**Text shown:**
Zuraindey Jumai

Personal information
- Full name: Zuraindey Bin Jumai
- Date of birth: 30 March 1980 (age 45)
- Place of birth: Tuaran, Sabah, Malaysia
- Height: 1.66 m (5 ft 5 in)
- Position(s): Midfielder

Team information
- Current team: Sabah FA
- Number: 2

Senior career*
- Years: Team / Apps / (Gls)
- 2006–2007: Sabah FA / 19 / (0)
- 2008–2010: Perlis FA / 33 / (2)
- 2011: Sabah FA / 28 / (1)
- 2012: →Perak FA (loan) / 7 / (0)
- 2013–2014: Kedah FA / 32 / (1)
- 2015: Sabah FA / 10 / (0)
- 2016: KDMM FC / 0 / (0)

International career^{‡}
- 2001: Malaysia U-21 / 1 / (0)

**Problems and tasks:**
(a) Which clubs does the Zuraindey Jumai profile list under his senior career? Name each one once.
(b) What would follow the last line of the Zuraindey Jumai profile? Continue the profile from that point.

**Records drawn from a dataset:**

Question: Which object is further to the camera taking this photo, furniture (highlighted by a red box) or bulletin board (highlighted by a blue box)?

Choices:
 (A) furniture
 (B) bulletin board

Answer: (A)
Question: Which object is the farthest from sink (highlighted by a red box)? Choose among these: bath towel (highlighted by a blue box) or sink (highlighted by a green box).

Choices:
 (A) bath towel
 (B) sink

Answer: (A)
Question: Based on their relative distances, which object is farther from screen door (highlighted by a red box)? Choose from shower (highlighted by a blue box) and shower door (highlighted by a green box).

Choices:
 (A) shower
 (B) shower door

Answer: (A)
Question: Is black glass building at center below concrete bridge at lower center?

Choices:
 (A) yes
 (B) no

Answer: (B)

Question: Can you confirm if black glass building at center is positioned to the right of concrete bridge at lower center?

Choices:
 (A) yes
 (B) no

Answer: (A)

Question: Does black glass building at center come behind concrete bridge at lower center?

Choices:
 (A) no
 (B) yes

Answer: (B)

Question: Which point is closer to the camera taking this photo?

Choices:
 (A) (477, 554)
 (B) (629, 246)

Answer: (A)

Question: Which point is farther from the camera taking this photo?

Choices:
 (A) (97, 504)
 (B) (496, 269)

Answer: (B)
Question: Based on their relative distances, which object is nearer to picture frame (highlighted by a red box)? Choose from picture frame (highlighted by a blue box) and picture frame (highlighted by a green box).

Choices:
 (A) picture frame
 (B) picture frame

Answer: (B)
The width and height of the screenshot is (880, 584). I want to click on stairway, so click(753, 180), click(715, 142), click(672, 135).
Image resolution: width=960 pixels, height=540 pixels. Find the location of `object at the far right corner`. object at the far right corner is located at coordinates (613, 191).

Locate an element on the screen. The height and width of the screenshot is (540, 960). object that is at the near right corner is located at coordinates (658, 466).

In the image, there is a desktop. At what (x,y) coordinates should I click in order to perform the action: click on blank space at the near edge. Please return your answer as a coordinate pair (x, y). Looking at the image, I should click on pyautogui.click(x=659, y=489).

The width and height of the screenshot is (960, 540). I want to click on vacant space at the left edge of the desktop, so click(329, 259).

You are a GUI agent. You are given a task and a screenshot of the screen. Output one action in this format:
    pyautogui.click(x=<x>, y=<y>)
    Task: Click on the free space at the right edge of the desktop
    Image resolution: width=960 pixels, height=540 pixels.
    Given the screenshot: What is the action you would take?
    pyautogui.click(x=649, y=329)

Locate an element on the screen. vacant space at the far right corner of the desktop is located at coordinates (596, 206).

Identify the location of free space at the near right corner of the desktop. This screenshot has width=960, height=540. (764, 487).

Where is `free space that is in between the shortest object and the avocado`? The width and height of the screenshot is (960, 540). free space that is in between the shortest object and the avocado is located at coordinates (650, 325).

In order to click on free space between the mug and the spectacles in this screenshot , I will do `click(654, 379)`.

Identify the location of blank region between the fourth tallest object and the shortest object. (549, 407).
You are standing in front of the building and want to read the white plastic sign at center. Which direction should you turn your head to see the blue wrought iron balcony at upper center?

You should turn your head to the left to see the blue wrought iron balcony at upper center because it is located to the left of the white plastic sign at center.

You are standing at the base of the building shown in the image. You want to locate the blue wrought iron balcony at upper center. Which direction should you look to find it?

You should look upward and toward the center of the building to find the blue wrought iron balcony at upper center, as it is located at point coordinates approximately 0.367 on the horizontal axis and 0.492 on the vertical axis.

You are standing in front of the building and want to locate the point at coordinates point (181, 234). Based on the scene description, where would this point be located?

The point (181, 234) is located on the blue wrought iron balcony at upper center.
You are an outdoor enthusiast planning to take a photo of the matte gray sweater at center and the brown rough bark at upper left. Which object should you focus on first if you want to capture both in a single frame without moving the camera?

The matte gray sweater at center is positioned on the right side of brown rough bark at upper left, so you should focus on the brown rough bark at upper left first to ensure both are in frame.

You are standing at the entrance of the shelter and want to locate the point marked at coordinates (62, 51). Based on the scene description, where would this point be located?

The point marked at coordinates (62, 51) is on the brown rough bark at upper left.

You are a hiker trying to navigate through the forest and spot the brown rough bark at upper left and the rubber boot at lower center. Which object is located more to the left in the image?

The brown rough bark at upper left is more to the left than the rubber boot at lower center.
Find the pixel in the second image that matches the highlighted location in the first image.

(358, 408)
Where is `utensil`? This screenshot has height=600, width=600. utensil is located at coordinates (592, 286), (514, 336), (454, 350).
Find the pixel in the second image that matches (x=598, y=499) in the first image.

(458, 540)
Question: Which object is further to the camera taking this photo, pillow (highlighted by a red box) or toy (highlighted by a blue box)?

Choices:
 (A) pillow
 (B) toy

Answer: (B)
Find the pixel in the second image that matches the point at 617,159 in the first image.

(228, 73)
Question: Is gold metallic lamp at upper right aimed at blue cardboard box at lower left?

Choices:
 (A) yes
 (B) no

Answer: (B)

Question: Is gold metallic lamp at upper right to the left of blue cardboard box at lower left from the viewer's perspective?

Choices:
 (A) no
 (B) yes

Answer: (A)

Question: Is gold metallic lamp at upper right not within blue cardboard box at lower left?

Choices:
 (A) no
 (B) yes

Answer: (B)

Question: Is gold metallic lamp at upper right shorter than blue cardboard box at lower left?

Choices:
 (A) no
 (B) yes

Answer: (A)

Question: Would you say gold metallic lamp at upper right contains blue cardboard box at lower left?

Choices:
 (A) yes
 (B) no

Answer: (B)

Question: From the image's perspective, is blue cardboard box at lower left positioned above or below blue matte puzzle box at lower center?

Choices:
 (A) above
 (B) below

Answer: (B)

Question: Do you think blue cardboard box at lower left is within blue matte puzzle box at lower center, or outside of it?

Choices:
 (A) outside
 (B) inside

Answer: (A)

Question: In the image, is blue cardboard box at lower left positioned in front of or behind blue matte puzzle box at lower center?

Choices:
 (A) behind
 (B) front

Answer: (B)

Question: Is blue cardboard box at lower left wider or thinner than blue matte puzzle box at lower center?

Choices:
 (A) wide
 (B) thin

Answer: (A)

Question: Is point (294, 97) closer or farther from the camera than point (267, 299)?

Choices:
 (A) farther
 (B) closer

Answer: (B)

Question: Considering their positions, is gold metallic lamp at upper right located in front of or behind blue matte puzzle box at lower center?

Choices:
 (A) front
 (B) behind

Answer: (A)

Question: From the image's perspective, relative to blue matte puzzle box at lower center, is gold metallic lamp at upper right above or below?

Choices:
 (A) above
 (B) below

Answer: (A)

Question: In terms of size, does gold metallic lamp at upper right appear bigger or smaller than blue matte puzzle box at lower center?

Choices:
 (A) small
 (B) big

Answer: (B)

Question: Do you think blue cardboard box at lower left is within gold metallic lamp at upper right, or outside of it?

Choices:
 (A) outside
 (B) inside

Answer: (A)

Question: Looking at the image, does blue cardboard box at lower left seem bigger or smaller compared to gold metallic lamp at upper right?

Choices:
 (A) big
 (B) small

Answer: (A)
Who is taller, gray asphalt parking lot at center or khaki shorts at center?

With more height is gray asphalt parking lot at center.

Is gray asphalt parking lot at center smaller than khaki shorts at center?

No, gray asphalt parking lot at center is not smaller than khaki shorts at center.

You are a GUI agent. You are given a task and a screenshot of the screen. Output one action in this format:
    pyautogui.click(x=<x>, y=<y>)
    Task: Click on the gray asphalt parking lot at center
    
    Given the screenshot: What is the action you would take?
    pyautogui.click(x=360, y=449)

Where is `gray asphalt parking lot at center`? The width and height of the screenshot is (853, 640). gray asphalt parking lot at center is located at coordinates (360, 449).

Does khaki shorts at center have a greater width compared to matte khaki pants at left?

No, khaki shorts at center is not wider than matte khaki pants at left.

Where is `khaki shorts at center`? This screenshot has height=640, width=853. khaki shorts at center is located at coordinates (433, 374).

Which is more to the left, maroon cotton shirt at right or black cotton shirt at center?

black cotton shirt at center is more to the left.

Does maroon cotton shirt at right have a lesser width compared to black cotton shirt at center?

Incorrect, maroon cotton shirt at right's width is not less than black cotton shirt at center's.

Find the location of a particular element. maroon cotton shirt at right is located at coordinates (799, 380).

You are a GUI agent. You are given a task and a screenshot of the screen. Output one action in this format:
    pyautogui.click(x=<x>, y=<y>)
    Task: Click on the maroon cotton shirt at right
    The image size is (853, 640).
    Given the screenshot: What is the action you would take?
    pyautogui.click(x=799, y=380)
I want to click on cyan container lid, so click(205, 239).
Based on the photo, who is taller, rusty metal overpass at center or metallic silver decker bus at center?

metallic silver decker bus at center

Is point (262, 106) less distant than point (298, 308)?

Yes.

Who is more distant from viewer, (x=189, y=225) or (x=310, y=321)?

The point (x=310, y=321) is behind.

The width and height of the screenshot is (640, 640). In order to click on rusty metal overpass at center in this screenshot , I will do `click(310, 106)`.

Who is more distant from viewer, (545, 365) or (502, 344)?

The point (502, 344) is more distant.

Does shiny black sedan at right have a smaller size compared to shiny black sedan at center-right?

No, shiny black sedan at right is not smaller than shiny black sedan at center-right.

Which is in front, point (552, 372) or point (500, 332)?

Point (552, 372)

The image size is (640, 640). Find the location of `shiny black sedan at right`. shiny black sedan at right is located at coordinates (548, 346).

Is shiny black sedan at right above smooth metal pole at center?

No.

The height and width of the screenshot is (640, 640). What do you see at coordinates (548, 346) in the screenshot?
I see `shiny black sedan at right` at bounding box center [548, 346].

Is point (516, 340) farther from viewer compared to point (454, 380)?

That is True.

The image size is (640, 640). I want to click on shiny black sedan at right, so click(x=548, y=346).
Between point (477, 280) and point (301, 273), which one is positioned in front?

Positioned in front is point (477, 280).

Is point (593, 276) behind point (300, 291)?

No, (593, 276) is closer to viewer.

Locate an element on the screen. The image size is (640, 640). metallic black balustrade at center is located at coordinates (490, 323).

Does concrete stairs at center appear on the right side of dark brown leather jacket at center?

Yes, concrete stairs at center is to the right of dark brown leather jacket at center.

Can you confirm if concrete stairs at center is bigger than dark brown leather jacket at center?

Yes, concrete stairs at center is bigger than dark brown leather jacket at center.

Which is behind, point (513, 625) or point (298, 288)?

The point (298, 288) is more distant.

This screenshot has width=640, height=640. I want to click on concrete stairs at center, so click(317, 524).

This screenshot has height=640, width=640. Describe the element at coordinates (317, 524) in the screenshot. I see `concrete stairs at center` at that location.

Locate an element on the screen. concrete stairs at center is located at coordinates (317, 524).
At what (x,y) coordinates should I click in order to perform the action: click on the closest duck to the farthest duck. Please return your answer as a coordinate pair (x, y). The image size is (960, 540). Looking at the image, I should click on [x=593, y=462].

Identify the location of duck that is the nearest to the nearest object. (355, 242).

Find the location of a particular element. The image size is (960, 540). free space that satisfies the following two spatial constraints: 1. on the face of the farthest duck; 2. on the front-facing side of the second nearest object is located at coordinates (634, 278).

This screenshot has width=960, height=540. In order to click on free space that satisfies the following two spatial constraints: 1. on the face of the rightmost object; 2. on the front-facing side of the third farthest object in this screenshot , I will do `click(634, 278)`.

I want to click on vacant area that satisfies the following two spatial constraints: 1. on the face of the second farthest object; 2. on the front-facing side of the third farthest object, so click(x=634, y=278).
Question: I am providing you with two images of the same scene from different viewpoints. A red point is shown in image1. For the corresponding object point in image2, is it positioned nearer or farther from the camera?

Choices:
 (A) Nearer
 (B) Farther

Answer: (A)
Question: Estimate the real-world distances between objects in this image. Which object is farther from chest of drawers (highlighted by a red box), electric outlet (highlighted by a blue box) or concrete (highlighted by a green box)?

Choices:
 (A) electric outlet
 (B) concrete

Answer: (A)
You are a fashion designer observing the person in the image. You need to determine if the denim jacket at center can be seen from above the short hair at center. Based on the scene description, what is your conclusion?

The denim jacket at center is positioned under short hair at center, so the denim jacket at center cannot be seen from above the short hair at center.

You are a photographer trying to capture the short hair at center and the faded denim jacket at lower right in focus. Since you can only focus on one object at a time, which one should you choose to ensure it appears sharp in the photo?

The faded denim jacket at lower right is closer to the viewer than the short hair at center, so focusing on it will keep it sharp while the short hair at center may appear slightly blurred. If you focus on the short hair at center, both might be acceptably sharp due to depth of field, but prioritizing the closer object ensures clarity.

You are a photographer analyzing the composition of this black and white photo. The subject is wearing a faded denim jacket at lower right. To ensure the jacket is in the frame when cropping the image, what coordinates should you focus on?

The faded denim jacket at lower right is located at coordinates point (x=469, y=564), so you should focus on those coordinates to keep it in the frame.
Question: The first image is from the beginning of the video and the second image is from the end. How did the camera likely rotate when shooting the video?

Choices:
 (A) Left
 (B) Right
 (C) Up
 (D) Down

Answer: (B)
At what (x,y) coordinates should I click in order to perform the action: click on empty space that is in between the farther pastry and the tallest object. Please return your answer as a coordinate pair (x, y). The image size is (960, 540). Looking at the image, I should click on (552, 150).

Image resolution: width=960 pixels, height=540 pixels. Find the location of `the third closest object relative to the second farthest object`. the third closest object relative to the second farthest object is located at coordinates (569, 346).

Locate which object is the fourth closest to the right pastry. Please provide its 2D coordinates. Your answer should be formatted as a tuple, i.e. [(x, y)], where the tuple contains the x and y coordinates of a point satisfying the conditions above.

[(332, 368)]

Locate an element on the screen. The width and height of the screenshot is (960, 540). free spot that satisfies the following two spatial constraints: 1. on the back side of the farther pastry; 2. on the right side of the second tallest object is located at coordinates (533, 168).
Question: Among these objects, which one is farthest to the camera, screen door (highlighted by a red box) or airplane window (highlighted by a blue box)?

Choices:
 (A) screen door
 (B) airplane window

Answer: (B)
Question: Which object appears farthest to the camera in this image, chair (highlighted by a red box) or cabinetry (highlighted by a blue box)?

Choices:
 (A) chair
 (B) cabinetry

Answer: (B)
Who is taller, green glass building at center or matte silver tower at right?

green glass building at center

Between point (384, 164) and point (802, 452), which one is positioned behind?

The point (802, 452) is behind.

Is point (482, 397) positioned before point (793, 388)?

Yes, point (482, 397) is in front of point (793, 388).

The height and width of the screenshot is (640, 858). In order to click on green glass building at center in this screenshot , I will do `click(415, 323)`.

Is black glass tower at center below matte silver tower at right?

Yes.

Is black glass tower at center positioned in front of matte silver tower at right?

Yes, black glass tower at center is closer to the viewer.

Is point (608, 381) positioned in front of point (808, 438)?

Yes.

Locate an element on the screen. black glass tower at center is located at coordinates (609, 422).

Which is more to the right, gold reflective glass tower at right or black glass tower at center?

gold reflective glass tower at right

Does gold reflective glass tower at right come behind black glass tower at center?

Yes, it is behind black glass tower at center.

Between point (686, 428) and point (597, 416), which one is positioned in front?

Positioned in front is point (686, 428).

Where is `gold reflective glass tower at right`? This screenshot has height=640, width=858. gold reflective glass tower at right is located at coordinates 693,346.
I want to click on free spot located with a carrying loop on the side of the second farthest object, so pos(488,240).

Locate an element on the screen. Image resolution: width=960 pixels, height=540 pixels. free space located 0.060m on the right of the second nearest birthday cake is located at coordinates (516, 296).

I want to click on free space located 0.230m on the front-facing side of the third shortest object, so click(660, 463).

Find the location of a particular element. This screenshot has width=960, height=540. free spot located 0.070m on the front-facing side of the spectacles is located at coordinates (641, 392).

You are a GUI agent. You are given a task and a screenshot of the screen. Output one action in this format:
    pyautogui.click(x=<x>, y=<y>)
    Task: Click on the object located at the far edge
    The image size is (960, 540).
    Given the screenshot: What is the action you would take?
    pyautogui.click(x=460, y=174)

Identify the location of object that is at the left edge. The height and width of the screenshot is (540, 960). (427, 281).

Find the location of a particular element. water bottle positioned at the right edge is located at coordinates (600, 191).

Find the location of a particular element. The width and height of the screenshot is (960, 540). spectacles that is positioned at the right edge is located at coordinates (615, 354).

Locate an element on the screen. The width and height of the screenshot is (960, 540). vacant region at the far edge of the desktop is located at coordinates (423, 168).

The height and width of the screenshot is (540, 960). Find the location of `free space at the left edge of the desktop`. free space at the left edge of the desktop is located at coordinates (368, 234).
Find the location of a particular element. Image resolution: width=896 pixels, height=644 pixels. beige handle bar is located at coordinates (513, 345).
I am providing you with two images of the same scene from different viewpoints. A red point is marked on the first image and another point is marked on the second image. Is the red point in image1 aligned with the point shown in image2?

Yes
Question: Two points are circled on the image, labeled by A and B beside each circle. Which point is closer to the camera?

**Results for each task:**
(a) Sabah FA, Perlis FA, Perak FA, Kedah FA, KDMM FC

(b)
= Zuraindey Jumai =

Malaysian footballer

Zuraindey bin Jumai (born 30 March 1980) is a Malaysian footballer from the state of Sabah. Currently he plays for Kedah FA.

Other than his home state team Sabah, Zuraindey also have played for Perlis FA. He also played for Perak FA for the duration of 2012 Malaysia Cup, on loan from Sabah FA.